[Saved data entries]
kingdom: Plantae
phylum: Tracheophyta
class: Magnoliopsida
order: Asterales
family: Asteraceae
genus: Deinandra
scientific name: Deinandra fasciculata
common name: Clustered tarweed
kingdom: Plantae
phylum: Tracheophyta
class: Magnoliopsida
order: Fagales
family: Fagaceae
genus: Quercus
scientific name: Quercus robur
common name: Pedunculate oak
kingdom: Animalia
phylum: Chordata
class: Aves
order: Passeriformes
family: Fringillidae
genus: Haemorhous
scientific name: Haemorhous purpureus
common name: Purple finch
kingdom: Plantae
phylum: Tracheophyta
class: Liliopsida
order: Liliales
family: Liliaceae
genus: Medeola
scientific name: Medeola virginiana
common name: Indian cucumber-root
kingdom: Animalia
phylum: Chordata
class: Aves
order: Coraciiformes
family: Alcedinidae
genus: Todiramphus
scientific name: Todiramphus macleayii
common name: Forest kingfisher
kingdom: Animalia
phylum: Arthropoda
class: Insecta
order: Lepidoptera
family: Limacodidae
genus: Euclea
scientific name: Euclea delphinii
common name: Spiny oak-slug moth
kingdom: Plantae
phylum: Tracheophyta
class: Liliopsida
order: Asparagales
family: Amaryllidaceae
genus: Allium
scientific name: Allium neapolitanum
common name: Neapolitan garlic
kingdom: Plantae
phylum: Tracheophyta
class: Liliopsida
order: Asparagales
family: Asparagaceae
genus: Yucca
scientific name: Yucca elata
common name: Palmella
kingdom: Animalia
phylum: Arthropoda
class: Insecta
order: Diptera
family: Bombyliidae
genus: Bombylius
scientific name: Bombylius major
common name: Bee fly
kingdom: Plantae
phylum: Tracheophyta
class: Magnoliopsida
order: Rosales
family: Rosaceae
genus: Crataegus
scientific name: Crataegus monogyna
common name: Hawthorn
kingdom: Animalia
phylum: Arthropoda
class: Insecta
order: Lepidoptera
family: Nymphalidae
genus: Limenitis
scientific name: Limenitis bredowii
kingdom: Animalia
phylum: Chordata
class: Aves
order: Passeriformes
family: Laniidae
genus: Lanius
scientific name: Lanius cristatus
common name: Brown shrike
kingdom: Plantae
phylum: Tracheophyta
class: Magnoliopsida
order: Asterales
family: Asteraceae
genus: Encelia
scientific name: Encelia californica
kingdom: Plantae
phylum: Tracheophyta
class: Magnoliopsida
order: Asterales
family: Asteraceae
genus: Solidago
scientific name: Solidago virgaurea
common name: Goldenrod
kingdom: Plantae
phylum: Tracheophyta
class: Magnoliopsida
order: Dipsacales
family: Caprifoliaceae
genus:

OBJECTIVE →
Repeat every line of the items above word for word, from the first to the last.

ANSWER TO THIS TASK →
kingdom: Plantae
phylum: Tracheophyta
class: Magnoliopsida
order: Asterales
family: Asteraceae
genus: Deinandra
scientific name: Deinandra fasciculata
common name: Clustered tarweed
kingdom: Plantae
phylum: Tracheophyta
class: Magnoliopsida
order: Fagales
family: Fagaceae
genus: Quercus
scientific name: Quercus robur
common name: Pedunculate oak
kingdom: Animalia
phylum: Chordata
class: Aves
order: Passeriformes
family: Fringillidae
genus: Haemorhous
scientific name: Haemorhous purpureus
common name: Purple finch
kingdom: Plantae
phylum: Tracheophyta
class: Liliopsida
order: Liliales
family: Liliaceae
genus: Medeola
scientific name: Medeola virginiana
common name: Indian cucumber-root
kingdom: Animalia
phylum: Chordata
class: Aves
order: Coraciiformes
family: Alcedinidae
genus: Todiramphus
scientific name: Todiramphus macleayii
common name: Forest kingfisher
kingdom: Animalia
phylum: Arthropoda
class: Insecta
order: Lepidoptera
family: Limacodidae
genus: Euclea
scientific name: Euclea delphinii
common name: Spiny oak-slug moth
kingdom: Plantae
phylum: Tracheophyta
class: Liliopsida
order: Asparagales
family: Amaryllidaceae
genus: Allium
scientific name: Allium neapolitanum
common name: Neapolitan garlic
kingdom: Plantae
phylum: Tracheophyta
class: Liliopsida
order: Asparagales
family: Asparagaceae
genus: Yucca
scientific name: Yucca elata
common name: Palmella
kingdom: Animalia
phylum: Arthropoda
class: Insecta
order: Diptera
family: Bombyliidae
genus: Bombylius
scientific name: Bombylius major
common name: Bee fly
kingdom: Plantae
phylum: Tracheophyta
class: Magnoliopsida
order: Rosales
family: Rosaceae
genus: Crataegus
scientific name: Crataegus monogyna
common name: Hawthorn
kingdom: Animalia
phylum: Arthropoda
class: Insecta
order: Lepidoptera
family: Nymphalidae
genus: Limenitis
scientific name: Limenitis bredowii
kingdom: Animalia
phylum: Chordata
class: Aves
order: Passeriformes
family: Laniidae
genus: Lanius
scientific name: Lanius cristatus
common name: Brown shrike
kingdom: Plantae
phylum: Tracheophyta
class: Magnoliopsida
order: Asterales
family: Asteraceae
genus: Encelia
scientific name: Encelia californica
kingdom: Plantae
phylum: Tracheophyta
class: Magnoliopsida
order: Asterales
family: Asteraceae
genus: Solidago
scientific name: Solidago virgaurea
common name: Goldenrod
kingdom: Plantae
phylum: Tracheophyta
class: Magnoliopsida
order: Dipsacales
family: Caprifoliaceae
genus:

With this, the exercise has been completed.